Volevo anche prendermi cura del mio “dentro”, perché, chi mi avesse incontrato potesse conoscere una donna bella: così mi prendevo cura di me, prendendomi a cuore la mia relazione con Lui (qualcuno mi aveva detto che essere specchio Suo rende irresistibili e pieni di fascino) e coltivando belle passioni. La più bella è stata la chitarra: volevo continuare a imparare, dopo qualche arpeggio in convento, e un frate, sapientemente e guidato da una Mano ancor più sapiente, mi suggerì di incontrare Luca per imparare, un ragazzo della Gifra di sua conoscenza.

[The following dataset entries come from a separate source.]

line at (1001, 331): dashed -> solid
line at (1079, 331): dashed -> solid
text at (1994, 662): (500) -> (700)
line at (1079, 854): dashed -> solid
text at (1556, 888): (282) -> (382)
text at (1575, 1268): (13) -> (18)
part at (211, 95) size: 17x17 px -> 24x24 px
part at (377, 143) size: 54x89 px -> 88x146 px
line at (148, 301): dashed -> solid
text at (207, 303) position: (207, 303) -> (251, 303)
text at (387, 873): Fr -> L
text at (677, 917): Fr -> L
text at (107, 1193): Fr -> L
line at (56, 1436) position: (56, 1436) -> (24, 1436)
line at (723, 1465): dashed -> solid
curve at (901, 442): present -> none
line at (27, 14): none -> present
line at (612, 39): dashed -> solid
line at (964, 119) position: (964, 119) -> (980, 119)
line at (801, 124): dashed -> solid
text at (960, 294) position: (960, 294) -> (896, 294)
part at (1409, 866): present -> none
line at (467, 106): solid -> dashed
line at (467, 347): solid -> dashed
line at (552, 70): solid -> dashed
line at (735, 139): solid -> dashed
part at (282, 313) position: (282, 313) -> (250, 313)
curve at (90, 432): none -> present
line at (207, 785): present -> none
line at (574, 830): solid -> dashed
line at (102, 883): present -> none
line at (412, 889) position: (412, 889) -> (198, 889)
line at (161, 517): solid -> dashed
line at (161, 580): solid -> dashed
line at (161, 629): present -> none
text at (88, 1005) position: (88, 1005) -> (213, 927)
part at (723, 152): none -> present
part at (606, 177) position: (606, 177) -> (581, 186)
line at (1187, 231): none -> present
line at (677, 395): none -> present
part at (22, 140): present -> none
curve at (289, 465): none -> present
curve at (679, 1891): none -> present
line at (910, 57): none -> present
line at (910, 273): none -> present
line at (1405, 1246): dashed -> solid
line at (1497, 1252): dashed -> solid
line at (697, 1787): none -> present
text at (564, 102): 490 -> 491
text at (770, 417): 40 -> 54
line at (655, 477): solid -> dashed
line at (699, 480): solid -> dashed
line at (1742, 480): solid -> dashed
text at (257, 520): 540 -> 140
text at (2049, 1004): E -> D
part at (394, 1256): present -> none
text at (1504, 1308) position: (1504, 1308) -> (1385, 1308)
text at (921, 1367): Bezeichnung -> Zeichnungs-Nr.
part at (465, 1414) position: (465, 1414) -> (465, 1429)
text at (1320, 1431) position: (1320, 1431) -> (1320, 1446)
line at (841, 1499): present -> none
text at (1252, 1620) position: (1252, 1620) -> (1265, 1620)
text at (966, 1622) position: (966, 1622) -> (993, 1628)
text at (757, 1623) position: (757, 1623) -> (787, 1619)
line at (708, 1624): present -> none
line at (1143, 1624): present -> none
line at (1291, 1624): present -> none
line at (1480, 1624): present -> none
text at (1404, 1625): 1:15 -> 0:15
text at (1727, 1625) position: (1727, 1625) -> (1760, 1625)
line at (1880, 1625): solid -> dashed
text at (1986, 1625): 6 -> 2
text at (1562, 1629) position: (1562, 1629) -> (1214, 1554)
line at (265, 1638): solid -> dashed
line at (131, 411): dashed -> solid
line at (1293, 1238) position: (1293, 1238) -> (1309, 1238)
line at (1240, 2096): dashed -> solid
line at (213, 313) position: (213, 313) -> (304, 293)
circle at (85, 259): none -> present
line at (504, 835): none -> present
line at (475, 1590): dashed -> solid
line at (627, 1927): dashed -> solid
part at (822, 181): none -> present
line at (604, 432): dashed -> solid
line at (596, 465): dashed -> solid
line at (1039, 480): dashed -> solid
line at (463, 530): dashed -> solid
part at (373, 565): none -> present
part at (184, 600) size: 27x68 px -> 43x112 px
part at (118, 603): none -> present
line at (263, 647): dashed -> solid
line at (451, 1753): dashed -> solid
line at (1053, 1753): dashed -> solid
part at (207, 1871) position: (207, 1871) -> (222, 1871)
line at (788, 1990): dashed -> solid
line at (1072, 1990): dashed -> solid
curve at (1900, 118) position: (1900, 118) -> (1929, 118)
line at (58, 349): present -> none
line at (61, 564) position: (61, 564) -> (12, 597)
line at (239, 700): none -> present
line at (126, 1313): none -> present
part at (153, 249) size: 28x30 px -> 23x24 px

Arriva il giorno della prima lezione di chitarra. La mattina leggo il Vangelo del giorno (è il 31 maggio): racconta la VISITAZIONE. Maria VA IN GRAN FRETTA da Elisabetta (la fretta di chi cerca conferma a un’intuizione, la fretta di chi ha intravisto una scelta di pienezza e ci si butta a capofitto per fare centro nella vita), ci sono dei SUSSULTI DI GIOIA per questo incontro e l’inno di LODE di Maria GRANDI COSE HA FATTO IN ME L’ONNIPOTENTE. La sera ho dentro l’intuizione certa e non mia che Luca è il mio bell’incontro. E’ l’incontro che Maria ha fatto con Elisabetta. E’ la conferma di un altro, al sì che voglio dire a Lui: l’incontro con Luca mi ha sciolto ogni dubbio, ha ridato voce e nome alla mia Vocazione, ha realizzato e compiuto quel “Dio fa bene ogni cosa e tutto concorre al bene” se ti abbandoni alla Sua Provvidenza (vede prima e a favore tuo … con benevolenza!).

Tutto è stato benedetto, anche la storia con le ferite passate e i passi decisivi fatti: tutto ha concorso per portarci al QUI e ORA che stiamo vivendo … la nostra promessa di vita piena. E allora forse decidere di sposarsi in un anno può sembrare un po’ folle … ma è la follia dell’Amore, è la fretta dell’Amore, come Pietro e Giovanni che corrono al sepolcro vuoto per vedere che Gesù è resuscitato (Gv 20,4) … “la fretta della gioia esplosiva, dell’amore che non può aspettare, l’amore impaziente, l’amore che chiede tutto te stesso”.

Ho scoperto cose nuove: Amo Luca e lo Amo non tanto perché mi rende felice, ma perché ha un’amabilità oggettiva che mi stupisce ogni giorno e voglio scegliere di renderlo felice ogni giorno per sempre! Sto scoprendo il senso cristiano della mia vita … DARE LA VITA PER … per LUCA, per i figli che verranno … perché è lui la mia via per Lui, la mia via di compimento e di santità! Sto scoprendo che non cerco in lui la perfezione né di essere io perfetta (migliore sì)…ma cerco e offro CASA, FAMIGLIA … a lui dò le mie chiavi di casa, le chiavi della mia anima e della mia vita! Com’è bello allora faticare allegramente e con una letizia tutta francescana, com’è bella la vita e credere, com’è bella la certezza di una promessa di Bene!


N.B. Sposi dal 6 Ottobre 2013. Auguri!!